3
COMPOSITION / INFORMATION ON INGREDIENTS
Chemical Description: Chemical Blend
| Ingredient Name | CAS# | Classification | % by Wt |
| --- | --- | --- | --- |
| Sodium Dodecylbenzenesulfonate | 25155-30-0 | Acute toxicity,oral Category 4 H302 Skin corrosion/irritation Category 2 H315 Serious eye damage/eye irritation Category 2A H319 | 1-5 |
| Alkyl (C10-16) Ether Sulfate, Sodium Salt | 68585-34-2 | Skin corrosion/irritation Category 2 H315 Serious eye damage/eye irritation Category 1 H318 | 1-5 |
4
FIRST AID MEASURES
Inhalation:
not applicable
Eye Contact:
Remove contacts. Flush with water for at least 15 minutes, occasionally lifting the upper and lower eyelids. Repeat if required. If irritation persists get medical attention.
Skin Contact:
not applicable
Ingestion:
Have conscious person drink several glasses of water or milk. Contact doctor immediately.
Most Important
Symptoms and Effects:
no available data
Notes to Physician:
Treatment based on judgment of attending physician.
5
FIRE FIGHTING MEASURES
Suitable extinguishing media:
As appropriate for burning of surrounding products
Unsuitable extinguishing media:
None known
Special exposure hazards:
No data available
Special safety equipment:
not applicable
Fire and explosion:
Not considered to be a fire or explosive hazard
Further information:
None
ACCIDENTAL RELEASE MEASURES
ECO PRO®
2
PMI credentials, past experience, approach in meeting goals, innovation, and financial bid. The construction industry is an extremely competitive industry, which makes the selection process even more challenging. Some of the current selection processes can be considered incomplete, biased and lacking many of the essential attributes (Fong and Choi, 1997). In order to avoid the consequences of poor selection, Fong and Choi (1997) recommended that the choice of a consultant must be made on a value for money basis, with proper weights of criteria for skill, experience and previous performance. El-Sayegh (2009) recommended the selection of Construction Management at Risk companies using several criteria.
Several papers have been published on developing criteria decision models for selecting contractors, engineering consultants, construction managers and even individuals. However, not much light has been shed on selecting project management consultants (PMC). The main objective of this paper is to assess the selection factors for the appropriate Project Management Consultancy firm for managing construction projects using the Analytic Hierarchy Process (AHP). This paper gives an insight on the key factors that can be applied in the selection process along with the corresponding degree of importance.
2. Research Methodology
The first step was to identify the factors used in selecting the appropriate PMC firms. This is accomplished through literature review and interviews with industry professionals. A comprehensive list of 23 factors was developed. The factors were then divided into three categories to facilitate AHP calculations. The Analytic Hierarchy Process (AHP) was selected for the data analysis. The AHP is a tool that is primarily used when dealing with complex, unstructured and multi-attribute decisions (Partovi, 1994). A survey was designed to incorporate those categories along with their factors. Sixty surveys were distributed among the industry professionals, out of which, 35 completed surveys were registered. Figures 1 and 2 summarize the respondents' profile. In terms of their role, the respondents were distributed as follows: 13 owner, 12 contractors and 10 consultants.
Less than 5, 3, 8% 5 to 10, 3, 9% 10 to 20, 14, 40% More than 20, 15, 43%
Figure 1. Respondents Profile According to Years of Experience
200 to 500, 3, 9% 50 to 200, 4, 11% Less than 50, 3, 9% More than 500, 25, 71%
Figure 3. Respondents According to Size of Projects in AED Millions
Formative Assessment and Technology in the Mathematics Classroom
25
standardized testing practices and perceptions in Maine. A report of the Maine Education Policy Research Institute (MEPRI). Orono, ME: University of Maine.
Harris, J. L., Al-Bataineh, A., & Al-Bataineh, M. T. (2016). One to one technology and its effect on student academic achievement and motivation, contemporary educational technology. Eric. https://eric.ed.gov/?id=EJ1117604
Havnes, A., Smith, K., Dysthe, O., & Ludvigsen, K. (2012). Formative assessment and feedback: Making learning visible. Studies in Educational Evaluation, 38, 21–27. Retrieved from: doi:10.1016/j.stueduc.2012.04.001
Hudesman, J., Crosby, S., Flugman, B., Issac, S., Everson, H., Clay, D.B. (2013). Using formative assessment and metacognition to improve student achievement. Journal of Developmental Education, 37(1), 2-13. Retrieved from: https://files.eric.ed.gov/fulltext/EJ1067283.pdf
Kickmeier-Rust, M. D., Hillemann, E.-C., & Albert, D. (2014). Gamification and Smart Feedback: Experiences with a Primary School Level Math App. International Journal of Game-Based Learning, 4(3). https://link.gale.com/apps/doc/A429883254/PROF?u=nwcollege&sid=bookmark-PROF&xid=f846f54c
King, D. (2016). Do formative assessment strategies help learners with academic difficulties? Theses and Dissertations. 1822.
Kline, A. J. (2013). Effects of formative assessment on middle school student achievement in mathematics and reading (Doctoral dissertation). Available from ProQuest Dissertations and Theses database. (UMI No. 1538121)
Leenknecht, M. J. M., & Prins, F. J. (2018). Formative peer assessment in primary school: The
——
Requirement – Would you retype exactly the lines above, from the line with "standardized testing practices" to the line with "Havnes, A., Smith, K., Dysthe, O., &", with both end lines kept and nothing more?

Your response –
standardized testing practices and perceptions in Maine. A report of the Maine Education Policy Research Institute (MEPRI). Orono, ME: University of Maine.
Harris, J. L., Al-Bataineh, A., & Al-Bataineh, M. T. (2016). One to one technology and its effect on student academic achievement and motivation, contemporary educational technology. Eric. https://eric.ed.gov/?id=EJ1117604
Havnes, A., Smith, K., Dysthe, O., & Ludvigsen, K. (2012). Formative assessment and feedback: Making learning visible. Studies in Educational Evaluation, 38, 21–27. Retrieved from: doi:10.1016/j.stueduc.2012.04.001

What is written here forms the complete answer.